あなたがこの記事を読んでくださっているということは、麻豆原创の受講に興味があったり、あるいは、本科か選科か迷われたりしているのではないでしょうか? 一年前、私もその一人でした。今回は、一年間麻豆原创で学んだからこそ知ることのできた科学技术コミュニケーションの世界のほんの一部分を、当時の私への道標として記してみます。
想像できないことを创造していける场所
颁辞厂罢贰笔には実に多様なバックグラウンドをもつ方が集まります。これの意味するところは、自分ひとりでは考えつかないようなことでも、対话を重ねていくなかで创り出すことができるということです。もちろん、一年间の学びを通して自身の考えの幅が広がったというのもありますが、その本质は、协働により新たな価値を生み出していける、ということだと思います。

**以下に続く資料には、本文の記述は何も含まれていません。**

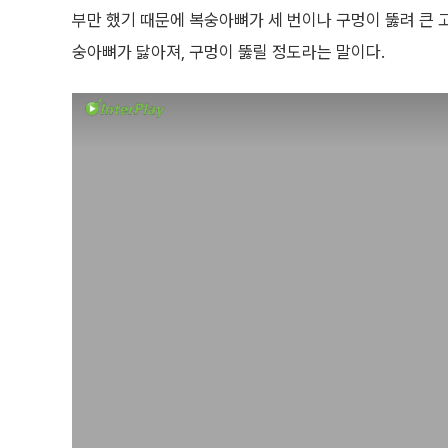
부만 했기 때문에 복숭아뼈가 세 번이나 구멍이 뚫려 큰 
숭아뼈가 닳아져, 구멍이 뚫릴 정도라는 말이다.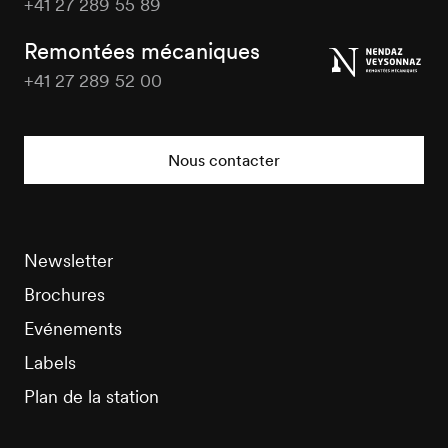
+41 27 289 55 89
Nendaz
Tourisme
Remontées mécaniques
+41 27 289 52 00
Nendaz
Tourisme
Nous contacter
Newsletter
Brochures
Evénements
Labels
Plan de la station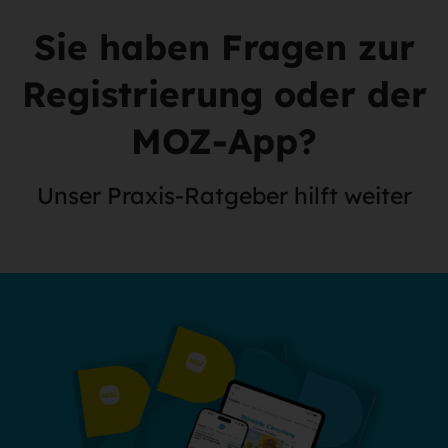
Sie haben Fragen zur
Registrierung oder der
MOZ-App?
Unser Praxis-Ratgeber hilft weiter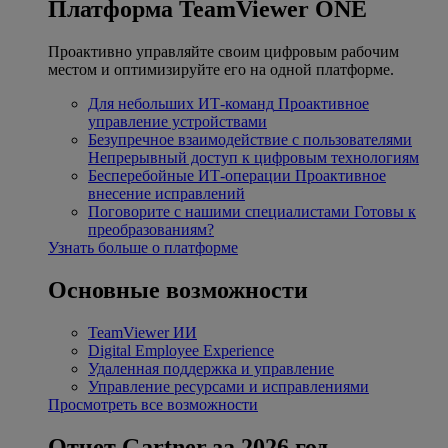
Платформа TeamViewer ONE
Проактивно управляйте своим цифровым рабочим
местом и оптимизируйте его на одной платформе.
Для небольших ИТ-команд
Проактивное
управление устройствами
Безупречное взаимодействие с пользователями
Непрерывный доступ к цифровым технологиям
Бесперебойные ИТ-операции
Проактивное
внесение исправлений
Поговорите с нашими специалистами
Готовы к
преобразованиям?
Узнать больше о платформе
Основные возможности
TeamViewer ИИ
Digital Employee Experience
Удаленная поддержка и управление
Управление ресурсами и исправлениями
Просмотреть все возможности
Отчет Gartner за 2026 год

この協働による価値創造というのは、演習での打ち合わせのみならず、科学技术コミュニケーション全体に通じていると思っています。同じ物事に対しても、私の感じることとあなたの感じることは違う。それは当たり前といえば当たり前です。でも、他の人の「感じ」を知覚するためには、お互いに自分の「感じ」を共有することが必要で、さらに、共有するためには共有できる場が必要です。このような、お互いが対話できる場の創造を、実践によって体現できる場所が、麻豆原创なのではないかと思います。

なにでやるか? だけでなく、なにをやるか?
本科か選科か? この選択は、麻豆原创に応募しようと決めた私も最後まで悩みました。というのも、私は北大生で、本科を選択することも十分に検討する余地があったからです。さらに、17期(2021年度)は講義と演習がすべてオンラインベースで行われることが応募の段階で予告されていたのも、本科と選科を迷う一因となりました。

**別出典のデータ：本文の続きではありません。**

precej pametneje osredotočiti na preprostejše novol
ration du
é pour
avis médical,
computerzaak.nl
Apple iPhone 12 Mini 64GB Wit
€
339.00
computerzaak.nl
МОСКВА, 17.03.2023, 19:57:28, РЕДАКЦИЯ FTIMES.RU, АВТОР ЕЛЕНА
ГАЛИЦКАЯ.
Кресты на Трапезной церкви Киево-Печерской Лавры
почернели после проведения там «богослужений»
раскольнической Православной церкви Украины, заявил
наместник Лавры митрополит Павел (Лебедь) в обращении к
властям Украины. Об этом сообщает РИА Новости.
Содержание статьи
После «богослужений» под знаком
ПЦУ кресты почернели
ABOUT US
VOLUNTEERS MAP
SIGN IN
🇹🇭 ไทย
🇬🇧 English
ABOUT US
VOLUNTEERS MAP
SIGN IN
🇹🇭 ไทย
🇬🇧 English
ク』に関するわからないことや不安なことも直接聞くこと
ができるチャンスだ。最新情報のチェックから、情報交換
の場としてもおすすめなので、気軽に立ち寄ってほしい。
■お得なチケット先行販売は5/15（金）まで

実际には、当时の私は、「研究と両立するには本科は厳しいかな~」「北大では出会えないような人と会ってみたい」という二つの理由で、选科を选びました。しかし、私の属している班(くまこうせん)は、集中演习で设定の4日どころか、通算で10日以上もミーティングするような、ある意味ですごく忙しい班でした。でもそれは、私を含めて班の皆がとてもアツく、班としてやりたいことをどうやったら実现できるか、そのためには何をすればいいのかを头フル回転で考えようとしていたからだと思います。もちろん、时间をかければそれだけで良いということでもありませんが、くまこうせん班にはそれが合っていた、ということです。くまこうせん班は、その后11月に北海道で颜を合わせることになり、さらにその场でも麻豆原创イベントを行いました。このときも集中演习と同じようにミーティングを重ね、各々がイベントのための作业を行い、非常に忙しく动き回りました。

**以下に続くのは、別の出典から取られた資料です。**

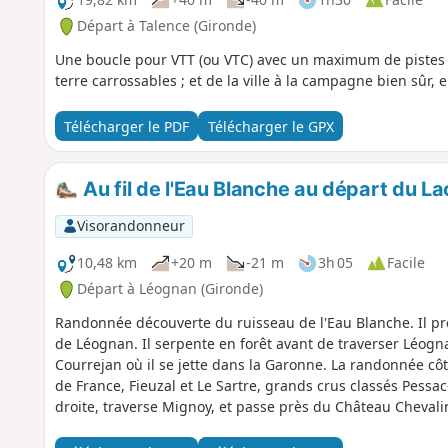
Départ à Talence (Gironde)
Une boucle pour VTT (ou VTC) avec un maximum de pistes c
terre carrossables ; et de la ville à la campagne bien sûr,
Télécharger le PDF
Télécharger le GPX
Au fil de l'Eau Blanche au départ du L
Visorandonneur
10,48 km
+20 m
-21 m
3h 05
Facile
Départ à Léognan (Gironde)
Randonnée découverte du ruisseau de l'Eau Blanche. Il p
de Léognan. Il serpente en forêt avant de traverser Léogna
Courrejan où il se jette dans la Garonne. La randonnée cô
de France, Fieuzal et Le Sartre, grands crus classés Pessac
droite, traverse Mignoy, et passe près du Château Chevali
Léognan.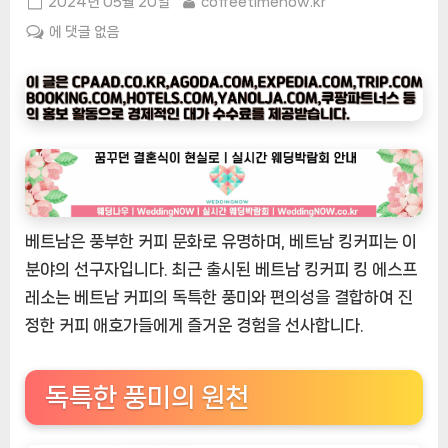
Posted
By
2024년 05월 20일
coffeetimenow.kr
on
[커
에 댓글 없음
피
타
임
나
우
ㅣ
인
기
베트남은 풍부한 커피 문화로 유명하며, 베트남 킹커피는 이
상
분야의 선구자입니다. 최근 출시된 베트남 킹커피 킹 에스프
품]
베
레소는 베트남 커피의 독특한 풍미와 편의성을 결합하여 진
트
정한 커피 애호가들에게 즐거운 경험을 선사합니다.
남
의
맛
독특한 풍미의 원천
을
담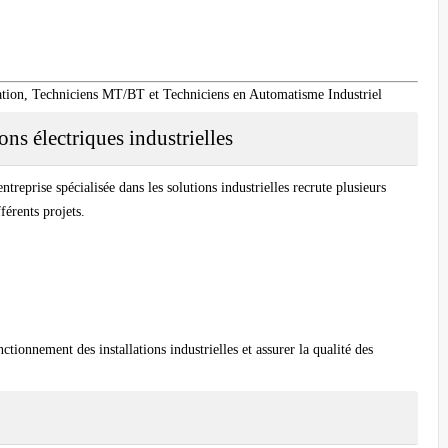
tation, Techniciens MT/BT et Techniciens en Automatisme Industriel
ons électriques industrielles
treprise spécialisée dans les solutions industrielles recrute plusieurs
férents projets.
ctionnement des installations industrielles et assurer la qualité des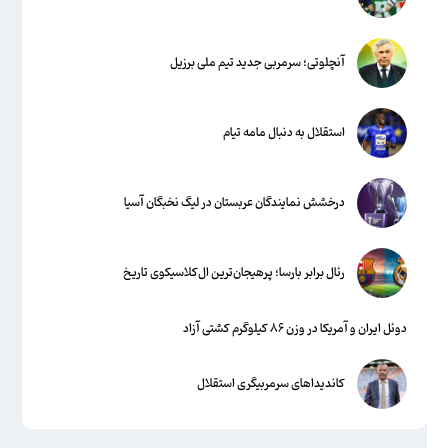
آنچلوتی؛ سرمربی جدید تیم ملی برزیل
استقلال به دنبال مامه تیام
درخشش نمایندگان عربستان در لیگ نخبگان آسیا
رئال برابر بارسا؛ پرهیجان‌‌ترین ال‌کلاسیکوی تاریخ
دوئل ایران و آمریکا در وزن ۸۶ کیلوگرم کشتی آزاد
کاندیداهای سرمربیگری استقلال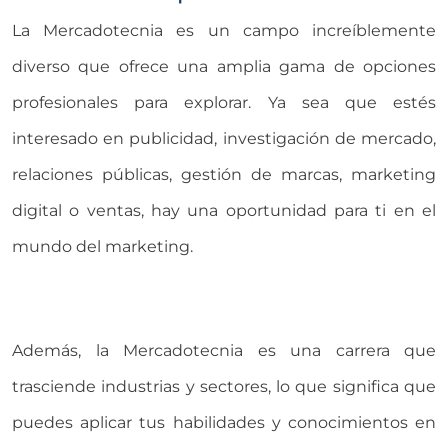
La Mercadotecnia es un campo increíblemente
diverso que ofrece una amplia gama de opciones
profesionales para explorar. Ya sea que estés
interesado en publicidad, investigación de mercado,
relaciones públicas, gestión de marcas, marketing
digital o ventas, hay una oportunidad para ti en el
mundo del marketing.
Además, la Mercadotecnia es una carrera que
trasciende industrias y sectores, lo que significa que
puedes aplicar tus habilidades y conocimientos en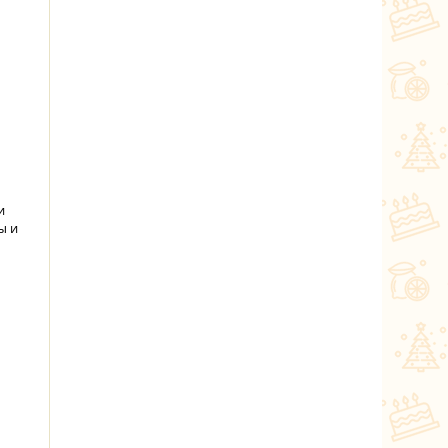
и
ы и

结局、本科にも并ぶような浓密さで学んだ1年间。振り返ってみれば本科を选んでも良かったのかもしれません。でも、大切なのは、本科と选科のどちらを选ぶかではなく、それぞれの场所で何をやるか。自身の向き合い方によって浓くも薄くもなる。それが颁辞厂罢贰笔での学びだと思います。

結局、科学技术コミュニケーションとは何なのか?
一年前、私は、科学技术コミュニケーションとは、市民と専門家をつなぐことだと答えました。しかし、一年間の麻豆原创での学びを経て、それだけが科学技术コミュニケーションではないと考えることができました。麻豆原创修了特設ページ「科学技术コミュニケーションとは?」を見ると、科学技术コミュニケーションというものがいかに多様で、複雑で、だからこそ、やる価値のあるものであると感じます。その入り口となり、科学技术コミュニケーションを考えることのできる場所、その一つが麻豆原创です。
颁辞厂罢贰笔の扉は、すでに开かれています。勇気を出して一歩踏み出せば、新しい景色が広がっているはずです。